Personal information
- Date of birth: 14 September 1999 (age 27)
- Place of birth: Leinefelde, Germany
- Height: 1.78 m (5 ft 10 in)
- Position: Winger

Team information
- Current team: Hallescher FC
- Number: 23

Youth career
- 0000–2013: Borea Dresden
- 2013–2018: Dynamo Dresden

Senior career*
- Years: Team / Apps / (Gls)
- 2018–2019: Dynamo Dresden / 1 / (0)
- 2019–2022: FSV Zwickau / 64 / (4)
- 2022–2024: VfB Lübeck / 67 / (8)
- 2024–: Hallescher FC / 73 / (3)

= Marius Hauptmann =

German footballer (born 1999)

Marius Hauptmann (born 14 September 1999) is a German professional footballer who plays as a winger for Hallescher FC.

==Career==
Hauptmann made his professional debut for Dynamo Dresden in the 2. Bundesliga on 23 December 2018, coming on as a substitute in the 90+3rd minute for Moussa Koné in the 3–1 away win against MSV Duisburg.

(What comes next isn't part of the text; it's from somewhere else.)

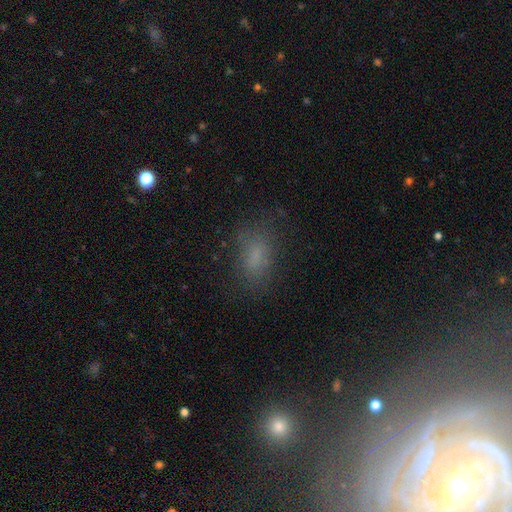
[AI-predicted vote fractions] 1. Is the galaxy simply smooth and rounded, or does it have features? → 72% smooth, 16% star or artifact, 12% featured or disk.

On 5 June 2019, Hauptmann joined FSV Zwickau on a two-year contract.

==Personal life==
Hauptmann's father, Ralf, is a former professional footballer and East German international, who also played for Dynamo Dresden. His older brother Niklas is also a professional footballer, having previously played for Dynamo Dresden.